==== Record excerpts
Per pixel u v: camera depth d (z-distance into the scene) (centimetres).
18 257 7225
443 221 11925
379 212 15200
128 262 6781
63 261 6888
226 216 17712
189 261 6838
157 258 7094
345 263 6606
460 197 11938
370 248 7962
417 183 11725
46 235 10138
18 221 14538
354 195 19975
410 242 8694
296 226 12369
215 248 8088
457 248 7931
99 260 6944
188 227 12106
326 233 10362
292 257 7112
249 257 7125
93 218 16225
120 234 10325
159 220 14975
========
What you should do →
When you reach the end of the data above, set it all down again unchanged.

Task result →
Per pixel u v: camera depth d (z-distance into the scene) (centimetres).
18 257 7225
443 221 11925
379 212 15200
128 262 6781
63 261 6888
226 216 17712
189 261 6838
157 258 7094
345 263 6606
460 197 11938
370 248 7962
417 183 11725
46 235 10138
18 221 14538
354 195 19975
410 242 8694
296 226 12369
215 248 8088
457 248 7931
99 260 6944
188 227 12106
326 233 10362
292 257 7112
249 257 7125
93 218 16225
120 234 10325
159 220 14975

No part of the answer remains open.